*SOURCE EXTRACT*:

----------------

From ea79003180205680000bacf97466fc9d78d71f5e Mon Sep 17 00:00:00 2001
From: Jesse Gross <jesse@ollama.com>
Date: Tue, 27 May 2025 13:33:57 -0700
Subject: [PATCH] kvcache: Skip computing causal mask for worst case graph
 reservation

Computing an attention mask for a large context and max batch is
expensive - over 100ms. Models like Gemma3 that have multiple types
of caches and custom attention masks need to do this 4 times, so this
adds approximately 500ms to startup time when using 128k context

When we are reserving the worst case graph, we don't need the mask,
only its shape, so we can skip this.
---
 kvcache/causal.go | 13 ++++++++++++-
 1 file changed, 12 insertions(+), 1 deletion(-)

diff --git a/kvcache/causal.go b/kvcache/causal.go
index f6bacaaf8..b594d0b41 100644
--- a/kvcache/causal.go
+++ b/kvcache/causal.go
@@ -30,6 +30,11 @@ type Causal struct {
 
 	// ** current forward pass **
 
+	// curReserve indicates that this forward pass is only for
+	// memory reservation and we should not update our metadata
+	// based on it.

----------------

*EXERCISE DATA*:
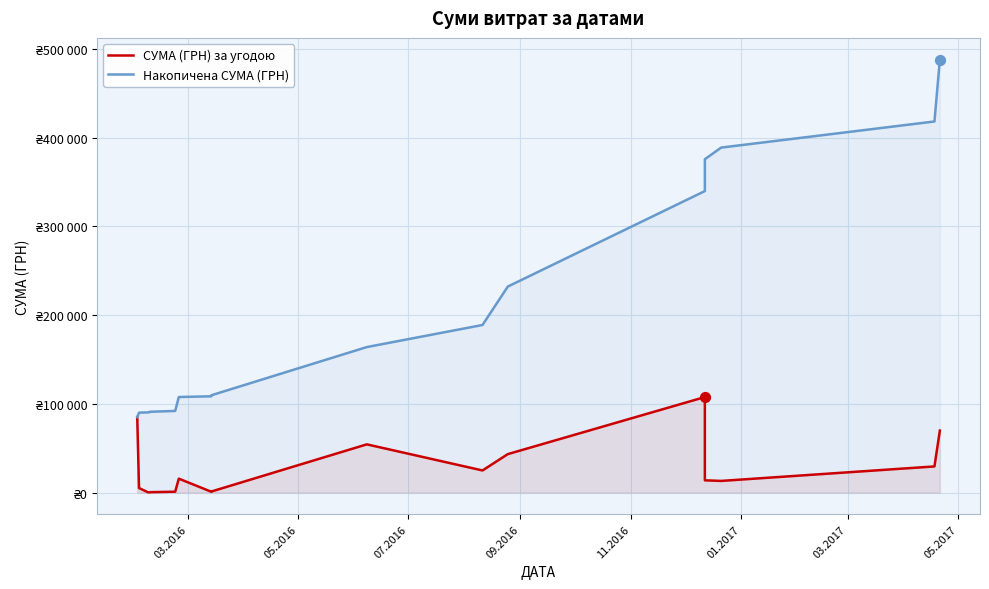

Which series has the largest Y range (max minus min)?

Накопичена СУМА (ГРН)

----------------

*EXERCISE*:
In the patch above, copy the section starting with "Computing an attention" and going on through "insertions(+), 1 deletion(-)", replacing "startup time" with "load time".

*TASK OUTPUT*:
Computing an attention mask for a large context and max batch is
expensive - over 100ms. Models like Gemma3 that have multiple types
of caches and custom attention masks need to do this 4 times, so this
adds approximately 500ms to load time when using 128k context

When we are reserving the worst case graph, we don't need the mask,
only its shape, so we can skip this.
---
 kvcache/causal.go | 13 ++++++++++++-
 1 file changed, 12 insertions(+), 1 deletion(-)